Keurmede

Uit Genealogie Limburg Wiki

Met keurmede (ook: churmede, churmudt, keurmeude, keurmoed) wordt bedoeld het beste roerend goed (in oude akten ook gereed goed genoemd) dat zich op een laatgoed of cijnsgoed bevindt.

De keurmede was een oud gebruik dat deel uitmaakte van de relatie tussen lijfeigenen of horigen en hun heer, meestal in de hoedanigheid van eigenaar van een laathof. Laatgoederen en cijnsgoederen stonden altijd geregisteerd op naam. Men noemt dit ook wel de stam. Indien de stamhouder overleed, moest een nieuwe worden gekozen. Bij deze gelegenheid moest vanwege het stamgoed gewoonlijk dubbele cijns worden betaald maar bovendien mocht de eigenaar van de laathof vaak een stuk roerend goed uitkiezen: de keurmede. Woorden als "uitverkoren", "voorkeur" en "willekeur" kennen nog steeds "keur" in de betekenis van kiezen en keuze. Een derde vorm van dit soort overdrachts- of verervingsbelasting bestond uit de zogenaamde twaalfde penning.

De keurmede wordt in oude akten ook wel omschreven als een vorm van heergewaad. Volgens het cijnsregister van kasteel Nieuwenbroeck te Beesel bestond dit heergewaad in 1603 en 1643 uit de jaaropbrengst ("jaerschaer") van huis, hof, boomgaard en landerijen en bovendien, "het beste pandt, dat opt selve goed bevonden is worden".

De keurmedigheid rustte gewoonlijk op bepaalde percelen. De last van keurmede wijst er daarmee meestal op dat deze landerijen eerder tot een laathof behoorden. Het aantal keurmeden (en dus ook keurmedige goederen) was vaak beperkt. Bronnen uit de 14e eeuw noemen aantallen van 10, 16 of hoogstens 25 keurmeden in één hand. Vooral nadat de invloed van laathoven in de late middeleeuwen steeds verder afnam, zien we ook steeds vaker dat percelen weliswaar keurmedig waren maar dat de daaraan verbonden plichten niet langer werden nagekomen. In de loop van de 18e eeuw werd de keurmedigheid dan ook steeds meer een dode letter. Toch vermeldt een akte uit 1740 nog landerijen die laat‑ en keurmedig waren aan het adellijk kasteel Hillenraad en dientengevolge belast waren met jaarlijks 2 kop haver, ieder vierde jaar 10½ ei en de 12e penning zoals van keurmedige goederen verschuldigd. We zien daarnaast ook dat de keurmede in natura al tenminste vanaf de 15e eeuw werd vervangen door of afgekocht met een geldbedrag (Swalmen, 1468).

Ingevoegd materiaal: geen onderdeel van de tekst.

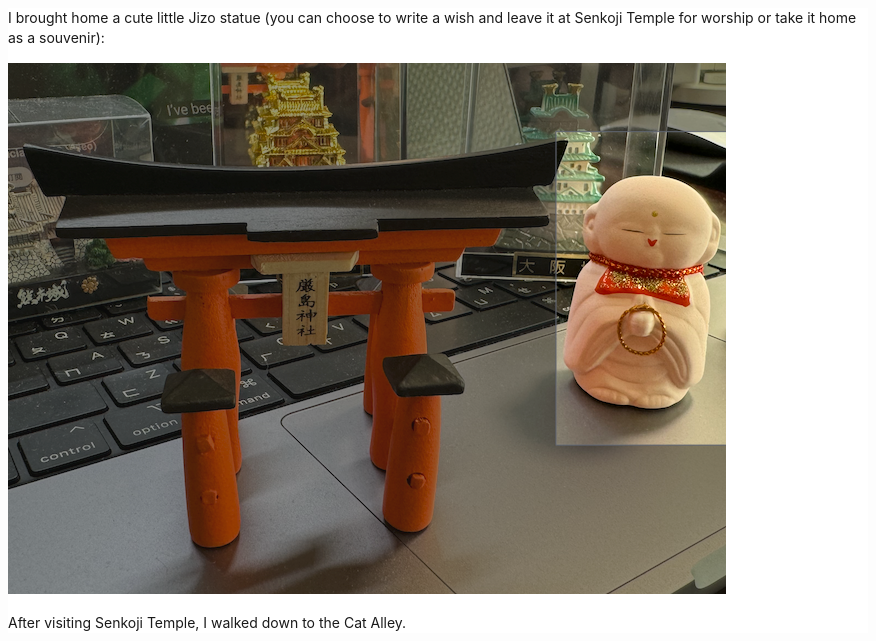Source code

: I brought home a cute little Jizo statue (you can choose to write a wish and leave it at Senkoji Temple for worship or take it home as a souvenir):

![](/assets/31b9b3a63abc/1*b7GU1RAZnLc4xL8scn6RSQ.png)

After visiting Senkoji Temple, I walked down to the Cat Alley.
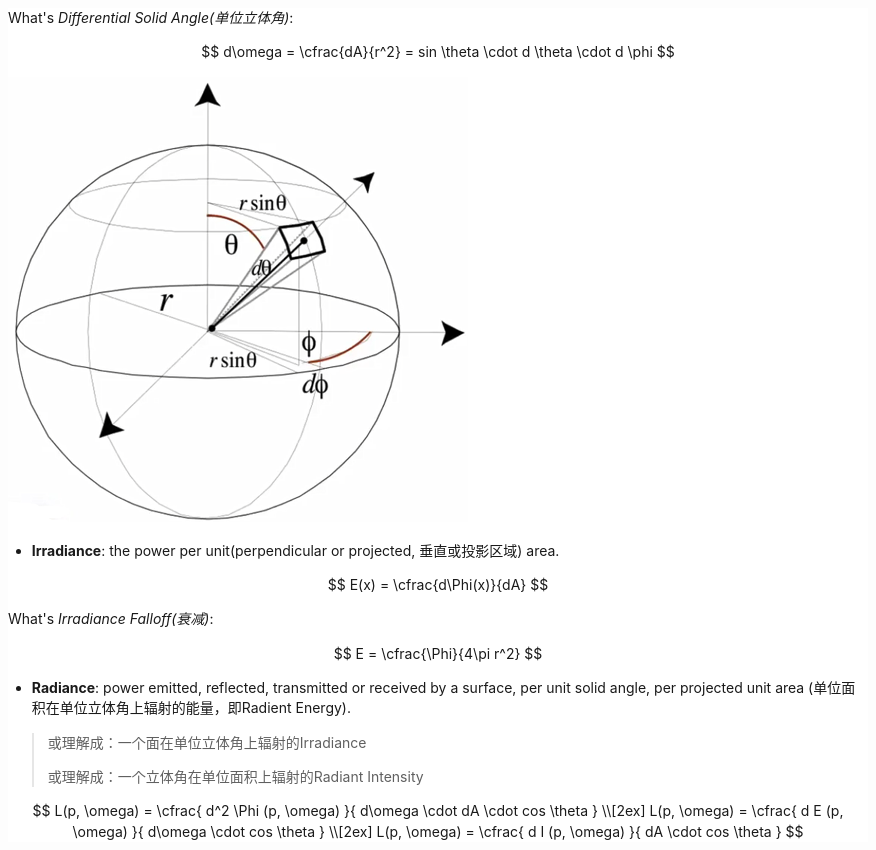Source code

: What's *Differential Solid Angle(单位立体角)*:

$$
d\omega = \cfrac{dA}{r^2} = sin \theta \cdot d \theta \cdot d \phi
$$

![Differential Solid Angle](./img/14-differential-spatial-trees.png)

- **Irradiance**: the power per unit(perpendicular or projected, 垂直或投影区域) area.

$$
E(x) = \cfrac{d\Phi(x)}{dA}
$$

What's *Irradiance Falloff(衰减)*:

$$
E = \cfrac{\Phi}{4\pi r^2}
$$

- **Radiance**: power emitted, reflected, transmitted or received by a surface, per unit solid angle, per projected unit area (单位面积在单位立体角上辐射的能量，即Radient Energy).

> 或理解成：一个面在单位立体角上辐射的Irradiance
>
> 或理解成：一个立体角在单位面积上辐射的Radiant Intensity

$$
L(p, \omega) = \cfrac{ d^2 \Phi (p, \omega) }{ d\omega \cdot dA \cdot cos \theta }
\\[2ex]
L(p, \omega) = \cfrac{ d E (p, \omega) }{ d\omega \cdot cos \theta }
\\[2ex]
L(p, \omega) = \cfrac{ d I (p, \omega) }{ dA \cdot cos \theta }
$$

pachtcontracten: keurhamel en keurlam

Het kiezen op deze manier kwam ook op andere plaatsen en momenten voor. Zo bevatten pachtcontracten vaak clausules waardoor de verpachter het eerste recht van keuze had. Het klooster Maria Weide te Venlo bijvoorbeeld bepaalde in 1644 dat de broeders een ongeschoren keurhamel en een keurlam ontvingen van de Klerkenhof te Beesel voordat de schapen geschoren werden. In een ander pachtcontract van hetzelfde klooster lezen we: "Item alle beesten als peerden, koeijen, kalveren, verckens, schapen ende bien sullen half ende half sijn, ende als men die beesten deylen sal, soo sal den halfman die setten ende het convent daer van den keur hebben" (Swalmen, 1654).